A recent study published in MedComm—Future Medicine investigated corneal epithelial ingrowth following SMILE (Small Incision Lenticule Extraction) surgery to understand the mechanisms behind the condition and devise potential preventive strategies for improving refractive surgery outcomes.
The investigators identified four primary causes of epithelial ingrowth (EI) following SMILE procedures:
- Disruptions to the cells during surgery can lead to their migration from the limbus to the subflap.
- Cell or tissue fragments left under the corneal flap during surgery can form clusters of lesions.
- Some patients may be genetically predisposed to develop EI. (In these cases, EI often presents in both eyes.)
- Isolated areas of EI unrelated to the flap edges or incision can occur in the center of the flap.
Compared to LASIK which has a post-operative EI incidence of 6.1% to 1.4%, the incidence of EI post-SMILE is relatively low at around 0.02%. However, the small incision used in SMILE can present further challenges in addressing complications, and the researchers noted understanding the mechanisms of corneal EI is essential for proper treatment.

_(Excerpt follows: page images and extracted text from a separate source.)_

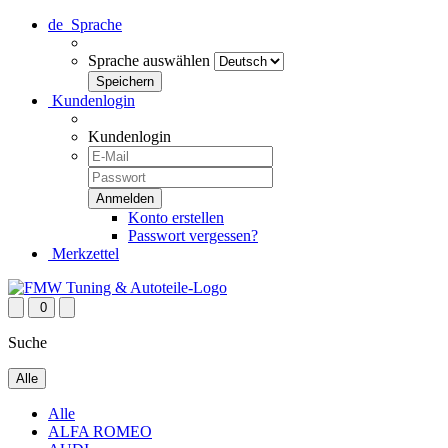
de
Sprache
Sprache auswählen
Kundenlogin
Kundenlogin
Konto erstellen
Passwort vergessen?
Merkzettel
0
Suche
Alle
Alle
ALFA ROMEO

The study analyzed four cases of corneal EI post-SMILE. Each patient presented with blurred vision and a mild foreign body sensation post-SMILE surgery. Upon examination, slit-lamp microscopy revealed epithelial ingrowth at the edge of the lenticule interface, and opaque bubble layers (OBL) were identified as a key contributor to microchannel formation in the corneal stroma that facilitated epithelial cell migration.
The investigators separated and removed the ingrown epithelial cells through a small incision using a corneal dissector. The patients responded well to surgical interventions, with no recurrence of epithelial ingrowth after 12 months of follow-up. They also described additional treatment methods that could lower the risk of EI recurrence, especially when more invasive procedures increase the risk of infection. These included Nd:YAG laser, photorefractive keratectomy, and adjunctive therapies.
“We take preventative measures before surgery, starting with the condition of the corneal epithelial layer,” the researchers wrote. “By ensuring proper application of topical anesthesia and preoperative communication with patients, we avoid unwanted eyeball movement during operation, thus reducing the risk of epithelial injury. Additionally, optimal positioning of the suction cone and timing of suction initiation is crucial for minimizing risk of developing complications, such as OBL and microtunnels in the subflap area. Postoperatively, we apply topical corticosteroids and use bandage contact lens to promote healing and prevent recurrence of EI.”
They suggested further studies should determine the efficacy of treatment methods, including tissue sealants, in larger populations.
A full list of author disclosures can be found in the published research.